■ **DOCUMENTO**:

L’Autodelta produceva 5 Giulia TZ ogni settimana, escludendo i telai 001 e 002 che erano stati realizzati presso la Direzione Progettazione ed Esperienze dell’Alfa Romeo. Se uno dei classici problemi del bialbero era costituito dall’erogazione in basso, sulla Giulia TZ si decide di liberare lo scarico utilizzando il noto 4in1 Alfa per il sistema dei collettori di scarico in accoppiata alla cilindrata da 1.600 cc. A questo si aggiungeva un tubo di scarico dritto, largo circa 10 centimetri di diametro, che correva per tutta la lunghezza della TZ. In soccorso di una migliore erogazione venivano anche i condotti di aspirazione lappati lunghi circa 20 centimetri. Il posizionamento del motore era chiaramente anteriore in posizione longitudinale verticale con quattro cilindri in linea e due valvole per cilindro in accordo con due alberi a camme in testa con comando a doppia catena. L’alimentazione veniva affidata a due carburatori a doppio corpo. I cavalli salivano a circa 160 rispetto ai 120 della variante di serie. La trazione è posteriore e il cambio a cinque marce.
La particolare coda tronca
Forse la caratteristica più nota della Giulia TZ è la sua particolare coda tronca. Per raggiungere tale compromesso, in Zagato decisero di sfruttare alcuni studi condotti dall’aerodinamico tedesco Wunibald Kamm. Per comprovare l’autorevolezza dello studio si decise di provare una Giulietta con coda tronca, detta SZ. Venne dimostrato a Monza che questa risultava più veloce di una decina di chilometri orari rispetto alla canonica variante con coda a goccia. Proprio l’aerodinamico tedesco Kamm si accorse che, vista la difficoltà di applicare una conformazione a goccia allungata sulle Gran Turismo, tagliando la coda della vettura in un determinato punto alla corretta distanza dalla sezione anteriore si ottenevano eccezionali vantaggi aerodinamici. Non è un caso se da quel momento in poi quella coda divenne Kammback.
La Giulia TZ era velocissima, diventando ben presto imbattibile nella categoria GT fino a 1.600 cc; diverse volte riusciva a battere persino le 2.000 cc. L’unico neo era individuato negli stretti pneumatici, elemento modificato nel 1965 con l’introduzione della TZ2. Quest’ultima poteva contare su pneumatici più larghi oltre che su una carrozzeria più bassa e profilata grazie anche al nuovo carter secco installato più in basso. Ma le TZ2, sebbene vincenti, furono costruite in pochissime unità (circa 6) perché poi in Autodelta cominciarono a dedicarsi allo straordinario prototipo 33.
Infine, la Giulia TZ poteva comunque contare su un impianto sospensivo a ruote indipendenti sia davanti che dietro con bracci trasversali, molle elicoidali, ammortizzatori idraulici, barre stabilizzatrici e dietro il puntone obliquo. I freni, idraulici con servofreno, sono a disco su tutte quattro le ruote; dietro sono installati internamente allo scopo di ridurre le masse sospese.

■ **ATTIVITÀ DA SVOLGERE**:
1 – Secondo il testo sulla Giulia TZ, quante Giulia TZ produceva l'Autodelta ogni settimana?
2 – Prosegui il testo sulla Giulia TZ, riprendendo dopo la sua ultima frase.

■ **DATI FORNITI**:

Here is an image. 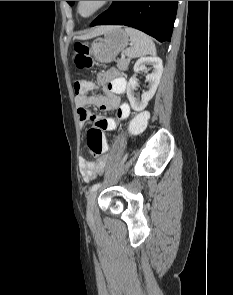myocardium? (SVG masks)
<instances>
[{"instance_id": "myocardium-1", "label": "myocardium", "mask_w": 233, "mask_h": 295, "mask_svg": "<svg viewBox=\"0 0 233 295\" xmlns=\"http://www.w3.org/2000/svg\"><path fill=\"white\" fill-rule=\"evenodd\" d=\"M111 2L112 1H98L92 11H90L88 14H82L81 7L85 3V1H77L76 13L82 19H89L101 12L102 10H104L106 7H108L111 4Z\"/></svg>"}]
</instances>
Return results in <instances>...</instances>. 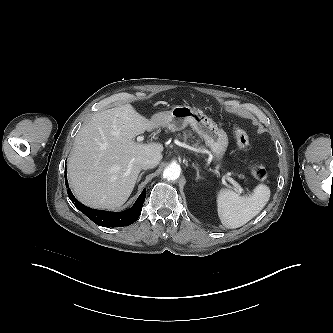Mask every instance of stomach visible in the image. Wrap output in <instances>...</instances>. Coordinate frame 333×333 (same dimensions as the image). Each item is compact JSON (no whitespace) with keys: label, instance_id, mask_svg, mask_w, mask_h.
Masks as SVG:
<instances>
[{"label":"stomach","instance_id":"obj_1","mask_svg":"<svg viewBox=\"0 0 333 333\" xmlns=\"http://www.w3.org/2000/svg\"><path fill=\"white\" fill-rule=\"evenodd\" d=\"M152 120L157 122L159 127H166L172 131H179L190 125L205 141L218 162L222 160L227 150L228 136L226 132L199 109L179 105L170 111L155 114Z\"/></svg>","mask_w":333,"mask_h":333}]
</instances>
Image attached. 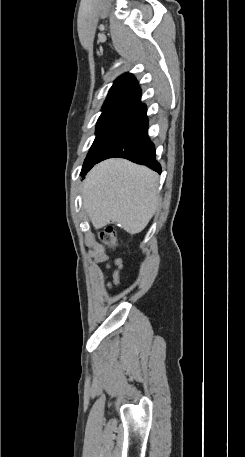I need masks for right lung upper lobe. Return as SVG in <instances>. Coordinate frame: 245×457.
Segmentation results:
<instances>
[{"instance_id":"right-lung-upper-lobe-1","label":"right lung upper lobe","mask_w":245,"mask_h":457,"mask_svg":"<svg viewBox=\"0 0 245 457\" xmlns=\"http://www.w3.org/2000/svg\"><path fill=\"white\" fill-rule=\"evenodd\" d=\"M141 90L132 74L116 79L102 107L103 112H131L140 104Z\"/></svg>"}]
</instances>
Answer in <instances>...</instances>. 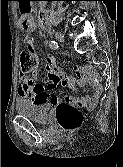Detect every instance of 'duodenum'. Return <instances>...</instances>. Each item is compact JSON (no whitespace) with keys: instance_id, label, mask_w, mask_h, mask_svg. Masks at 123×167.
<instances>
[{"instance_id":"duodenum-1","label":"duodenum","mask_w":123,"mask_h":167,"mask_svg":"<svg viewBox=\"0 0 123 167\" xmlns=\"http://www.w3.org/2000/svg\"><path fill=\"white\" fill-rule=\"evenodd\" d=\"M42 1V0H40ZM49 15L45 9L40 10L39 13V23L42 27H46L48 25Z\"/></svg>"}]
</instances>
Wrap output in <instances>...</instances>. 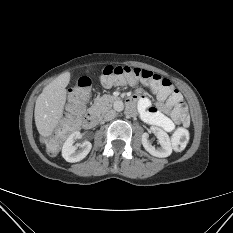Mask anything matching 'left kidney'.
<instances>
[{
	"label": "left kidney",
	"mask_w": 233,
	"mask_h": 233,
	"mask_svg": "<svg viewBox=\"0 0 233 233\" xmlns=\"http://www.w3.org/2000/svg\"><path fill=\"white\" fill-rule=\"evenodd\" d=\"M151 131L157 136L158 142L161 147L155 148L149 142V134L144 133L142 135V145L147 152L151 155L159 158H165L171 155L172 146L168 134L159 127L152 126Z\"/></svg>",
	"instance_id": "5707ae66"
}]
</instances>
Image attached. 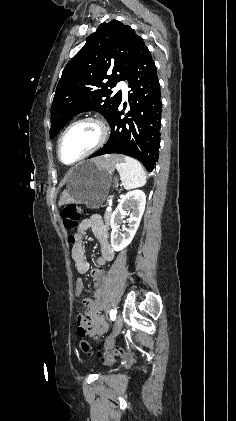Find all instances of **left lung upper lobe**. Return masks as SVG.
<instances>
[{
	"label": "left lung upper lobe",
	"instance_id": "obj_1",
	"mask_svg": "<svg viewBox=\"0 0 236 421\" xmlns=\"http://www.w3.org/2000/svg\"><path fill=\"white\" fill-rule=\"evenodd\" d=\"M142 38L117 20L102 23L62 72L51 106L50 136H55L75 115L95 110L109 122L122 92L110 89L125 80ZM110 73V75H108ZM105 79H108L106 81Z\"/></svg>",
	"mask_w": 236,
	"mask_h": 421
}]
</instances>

■ **RISPOSTE ALLE ATTIVITÀ**:
1 – L'Autodelta produceva 5 Giulia TZ ogni settimana.

2 –
Apparato statale
C’è un fatto che comincia a introdurre tensioni in Autodelta, quindi di conseguenza anche in Alfa Romeo: la politica. Proprio l’Alfa Romeo era un’azienda pubblica a quel tempo, rimanendo tale fino alla cessione al Gruppo Fiat del 1986. Apparteneva quindi allo Stato Italiano tramite Finmeccanica che risultava l’holding finanziaria dell’IRI che a sua volta era il proprietario del Biscione. Carlo Chiti e il buon Luraghi hanno spesso a che fare con le solite vicende politiche, interdizioni e veti, tanto che devono giustificare di volta in volta scelte e costi alla politica del tempo. Una situazione che porta Carlo Chiti nella veste di difensore del proprio ruolo di direttore sportivo della squadra corse di Alfa Romeo.
È una convivenza difficile, un elemento che con la passione degli uomini dell’Autodelta (e quel tempo sono già un centinaio) non c’entra proprio niente. Alla fine di novembre del 1964, soltanto un anno dopo la fondazione, l’Autodelta diventa una SpA e trasferisce i suoi uffici amministrativi e commerciali a Settimo Milanese, a due passi dall’Alfa Romeo. La volontà è di Luraghi che vuole avvicinare la struttura al Portello.
La fine
Le protagoniste uniche della storia dell’Autodelta sono e rimangono le vetture da corsa. Dopo le Giulia TZ (TZ1 e TZ2) si pensa ai prototipi per la conquista dei titoli mondiali. Si raggiungono traguardi impressionanti, spesso però con la fatica di dover rapportare obiettivi e ragioni alla politica da cui dipendeva l’Alfa Romeo. Molte occasioni furono sprecate proprio a causa di questa situazione sempre pendente dalla macchina dello Stato. Ma questa è un’altra storia.
Nel frattempo, nell’ottobre del 1964, Alfa Romeo e Autodelta danno vita ad una rinnovata convenzione che oltre alla realizzazione dei nuovi prototipi permette all’atelier di Chiti di elaborare meccaniche e di partecipare direttamente alle competizioni. Finalmente arriva il giusto riconoscimento ad una struttura al top. Ma con lo spostamento delle operazioni a Settimo Milanese, le targhe UD non si vedranno mai più sopra un’Alfa. Se Chiti continuò a nutrire la passione necessaria per la sua Autodelta, non fu lo stesso per Chizzola il quale non raggiunse mai la Lombardia. In forte contrasto con la nuova idea di reparto corse che si stava instaurando ad Arese. La liquidazione non fu poi lontana: nel 1966 arrivò il colpo di grazia e l’Autodelta divenne semplicemente Reparto Corse Alfa Romeo. Le vetture da corsa verranno comunque contraddistinte dall’iconico logo triangolare con fondo a scacchi e la scritta Autodelta. Ma non è la stessa cosa.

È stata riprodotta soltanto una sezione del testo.